サザエさんー判らない落ち(42)
このオジサンの商売は何でしょう?
朝日文庫版26巻〔66頁〕・昭和38年
『夜空の下に1軒の屋台がポッーンと出ています。電信柱には【夫人週間】とお書いた看板が立てかけれれています。屋台の暖簾の奥で、3人の人達が呑んでいます。1人が「ホー女性に対してなかなかしんらつだね」と尋ねると、他の一人が「しょうばいがらめがこえてんだ」と自慢そうに言っています』
『屋台の中の話をしている3人は、マスオさんとノリスケさんの二人と、鼻が大きく、その穴が真正面に開いた、チョビヒゲを生やした、ジャンバーを着た、太ったオジサンでした。このオジサンにノリスケさんが「さっするに きみけしょうひんやさん?」と尋ねると、オジサンは「ノー」とハッキリ答えました』
『続けて、ノリスケさんが「婦人クツやさん!」、マスオさんが「ごふく商」と聞くと、オジサンは、手を横に振って「ノーノー」と、酒を呑みながら嬉しそうに答えています』
『○○○○』
このオジサンの商売は何でしょう。
屋台で飲んでいる3人の会話を聞いても、このオジサンが何を商売にしているが判りません。
オジサンは、太っています。
度々、屋台にも来ているようです。
人並みの暮らしは出来ているようです。
顔を見みると、顔面は、フックラとし、食うものには不自由しているようではありません。、
鼻の穴が大きく開いているのも、空気の汚れも気にせず、気楽に呼吸し暮らしているのでしょう。

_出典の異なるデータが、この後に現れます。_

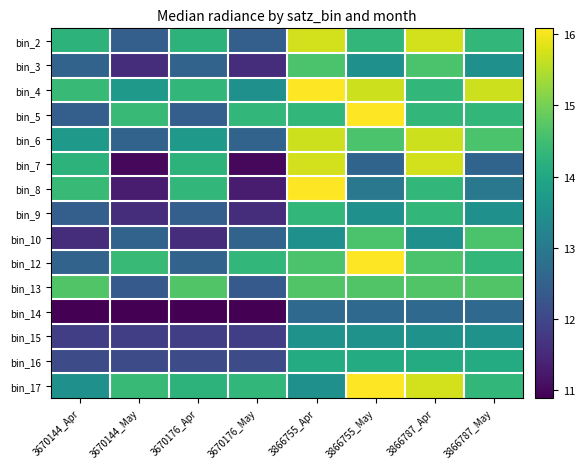

List the series in order of their peak value, lowest first.

bin_14, bin_15, bin_16, bin_9, bin_3, bin_10, bin_13, bin_6, bin_2, bin_7, bin_4, bin_5, bin_8, bin_12, bin_17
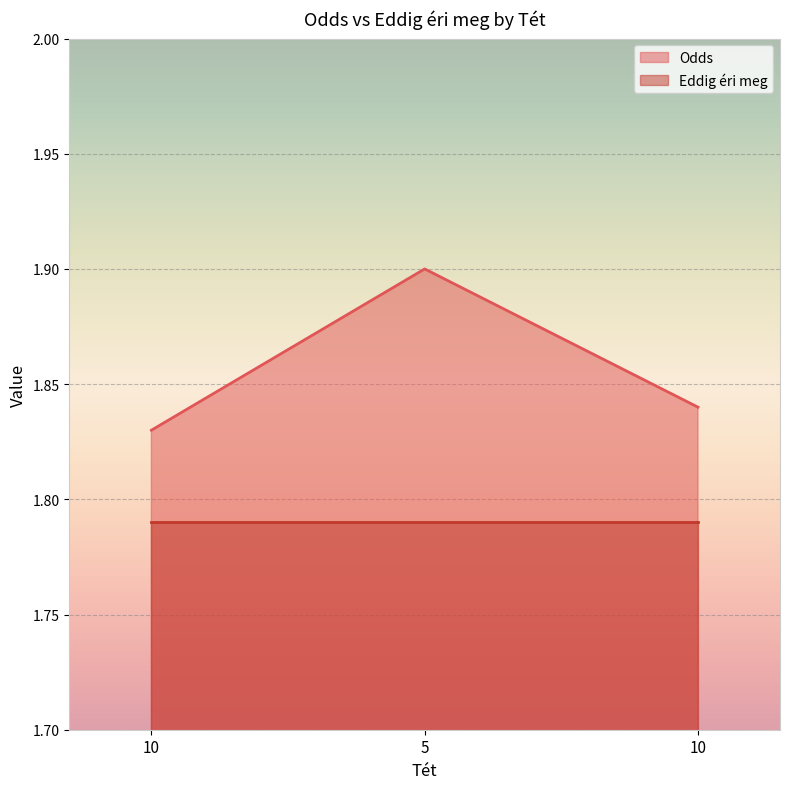

Between 10 and 10, which is larger?

10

そんなオジサンの商売が、何かが、二人には判らないのです。
こんなオジサンが、呑みながら、どうも御婦人に関わることを喋っています。
それも細かいことまで言っている。
それも
「しょうばいがらめがこえてくんだ(目が肥えてるんだ)」、
と聞き捨てならぬことを言うものだから、二人は、ご婦人が関わる商売を並べたてましたが、オジサンは、全てノーノーの一点張りです。
さて、オジサンの商売は何でしょう。
オジサンは、『○○○○』で自分がやっていることは明かしました。
『オジサンは、トラックを運転しています、取り付けたスピーカから、何か音楽が流れています。するとあちこちの住宅のからバケツを持った、7名ものご婦人達が駆けつけました。バケツには、家庭ゴミが入っているようです。オジサンが運転しているトラックは、家庭ゴミ回収車でした、その回りにゴミを捨てに来るご婦人たちが沢山集まって来たのです』
以上から、判るようにオジサンの商売は、家庭ゴミ回収業でした。
多分、オジサンは、毎日、家庭ゴミをバケツに入れて、車の荷台に捨てに来る婦人達を観察して楽しんでいたんのでしょう。

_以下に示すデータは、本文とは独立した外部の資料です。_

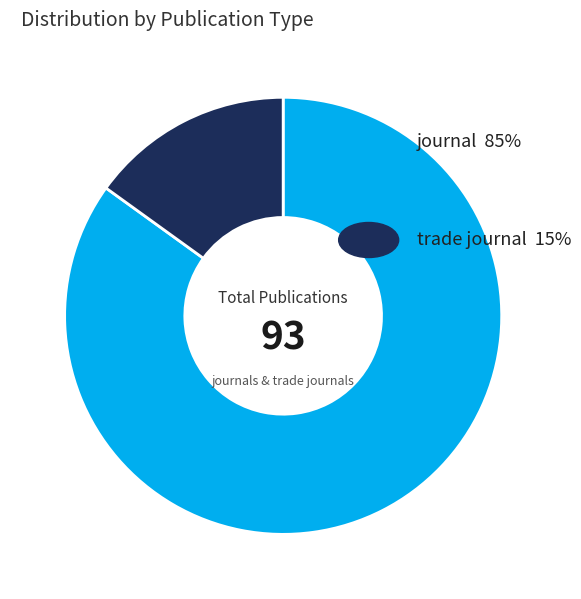

Is there any slice that represents more than half of the pie?

Yes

確かに、集まってくるご婦人を毎日観察していると楽しいでしょうね。
例えば、「ア!あの人は、今日は、素っぴんだ。昨日、お化粧していた人と全く違う。」
「あれ!あの奥さん、慌てて飛び出してきたんだなー、年にあわない派手なパジャマを着てる。」
しかし、最近のゴミ捨ては。旦那さんの仕事になっているので、婦人週間に、俺は目が肥えているなぞと自慢はできませんよ。
そして、ゴミは、トラックの荷台には捨てません。
何処でも、専用のゴミ回収車が走り、ゴミを回収している筈です。
オジサンのように、楽しみはありません。目を肥やすことも出来ません。